Available data:
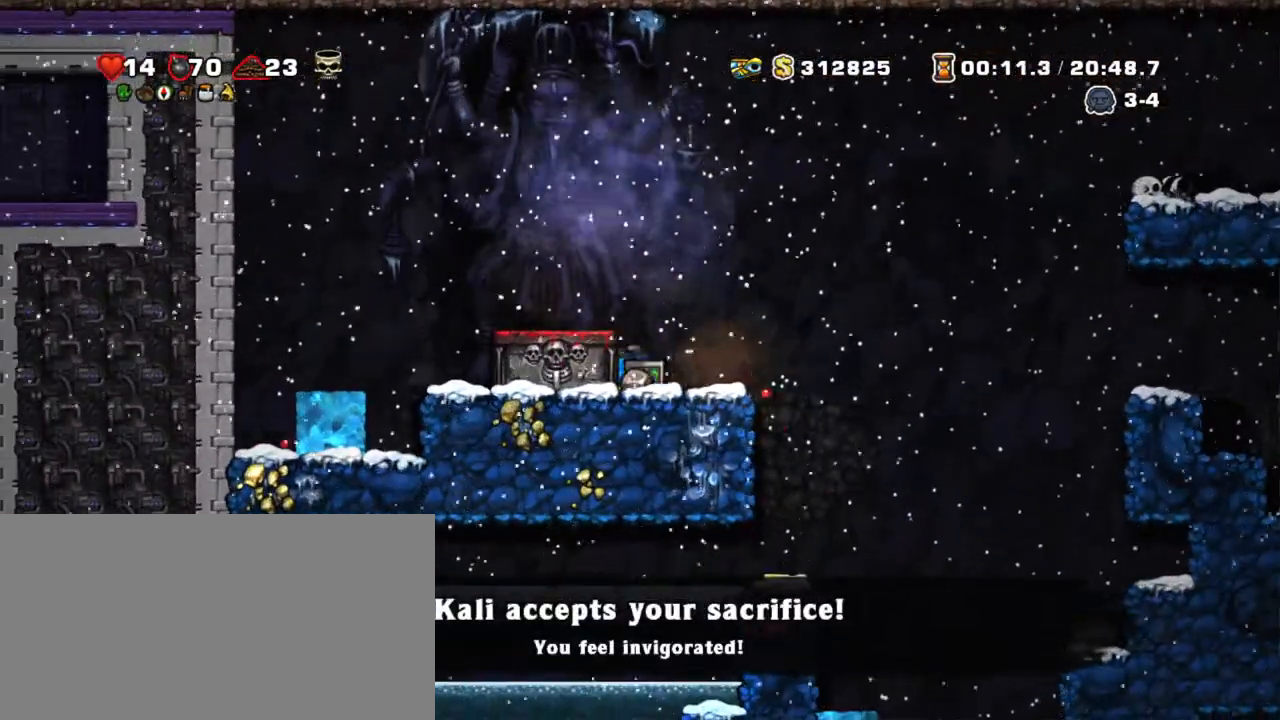
{"keys": ["right", "shift"], "events": [[33, "down", "up"], [33, "x", "up"]]}
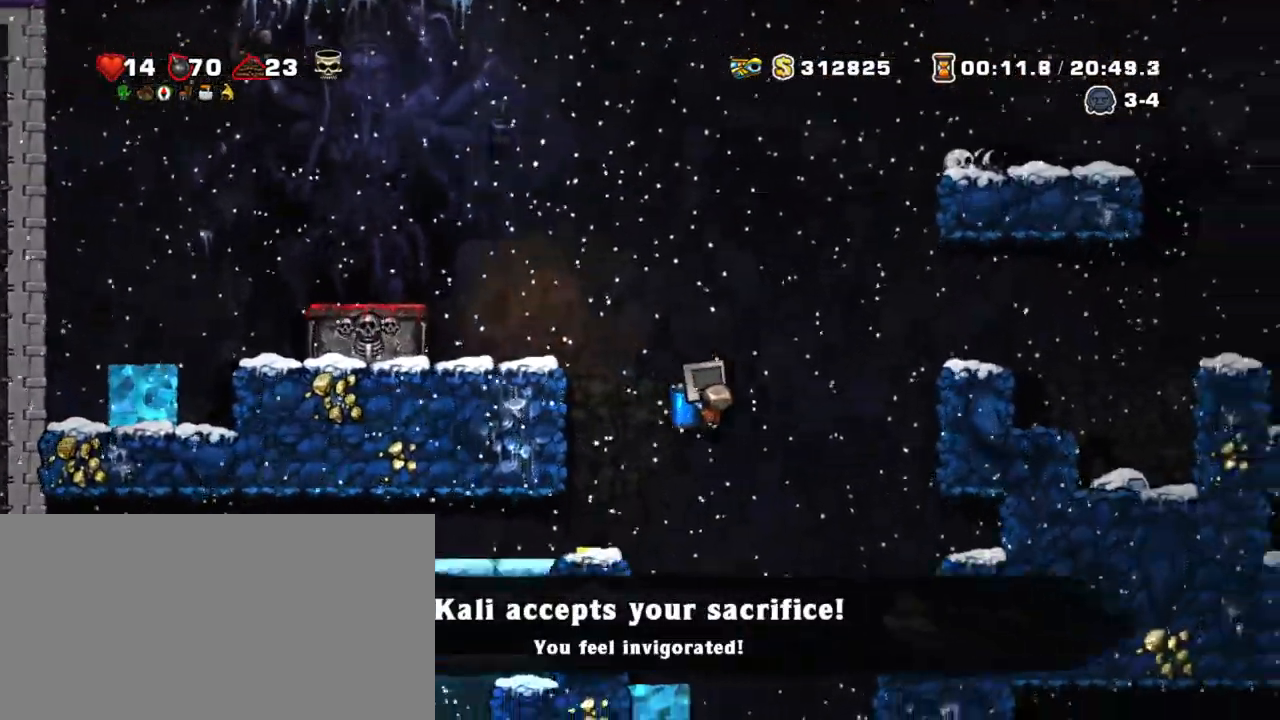
{"keys": ["shift", "z"], "events": [[317, "right", "up"], [367, "z", "down"]]}
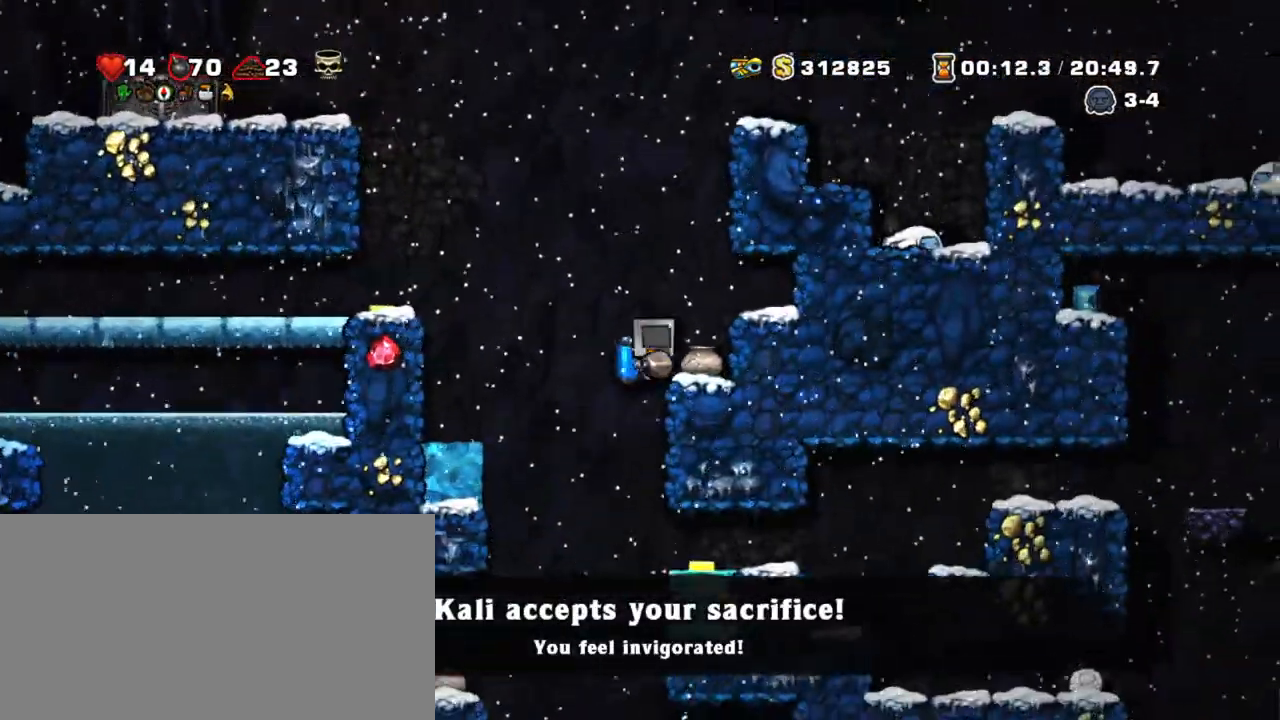
{"keys": ["left", "shift"], "events": [[50, "right", "down"], [50, "z", "up"], [150, "right", "up"], [250, "down", "down"], [383, "x", "down"], [467, "down", "up"], [467, "left", "down"], [467, "x", "up"]]}
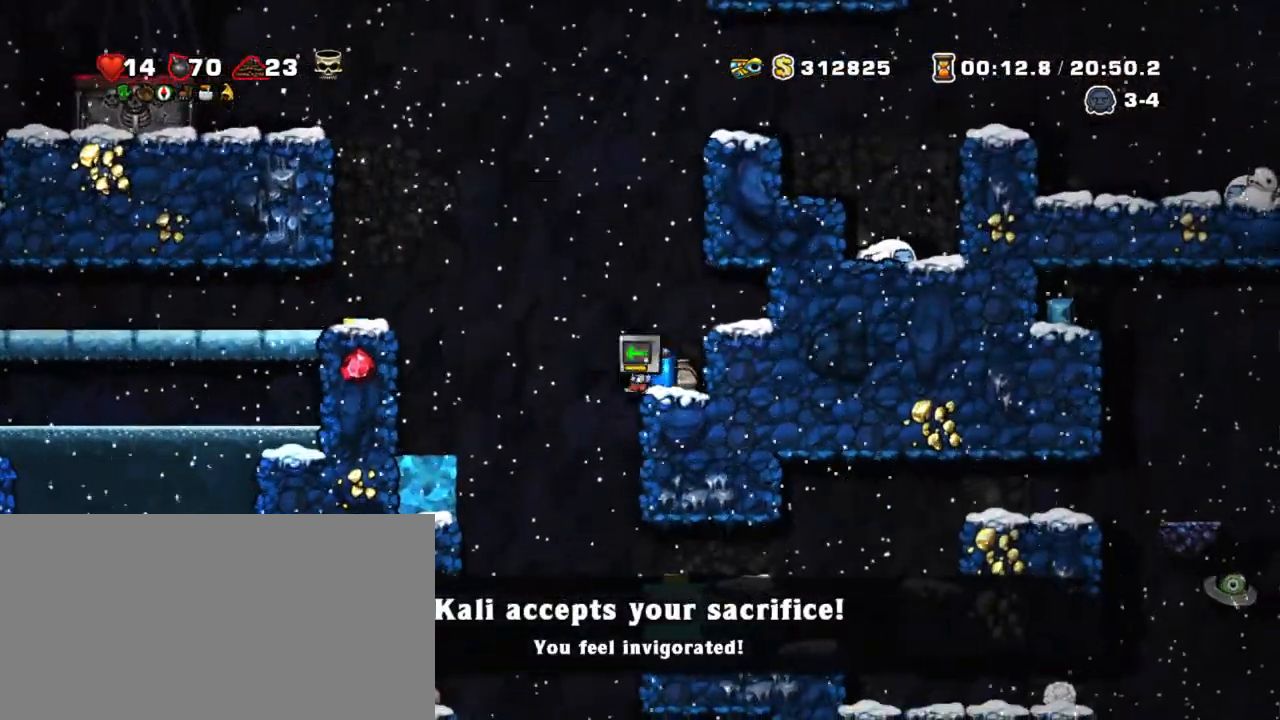
{"keys": ["shift"], "events": [[67, "right", "down"], [117, "left", "up"], [167, "right", "up"], [250, "x", "down"], [250, "z", "down"], [350, "right", "down"], [350, "x", "up"], [350, "z", "up"], [450, "right", "up"]]}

The task: Find the string "left" in the listing and copy every line in which it occurs.

Answer to this exercise:
{"keys": ["left", "shift"], "events": [[50, "right", "down"], [50, "z", "up"], [150, "right", "up"], [250, "down", "down"], [383, "x", "down"], [467, "down", "up"], [467, "left", "down"], [467, "x", "up"]]}
{"keys": ["shift"], "events": [[67, "right", "down"], [117, "left", "up"], [167, "right", "up"], [250, "x", "down"], [250, "z", "down"], [350, "right", "down"], [350, "x", "up"], [350, "z", "up"], [450, "right", "up"]]}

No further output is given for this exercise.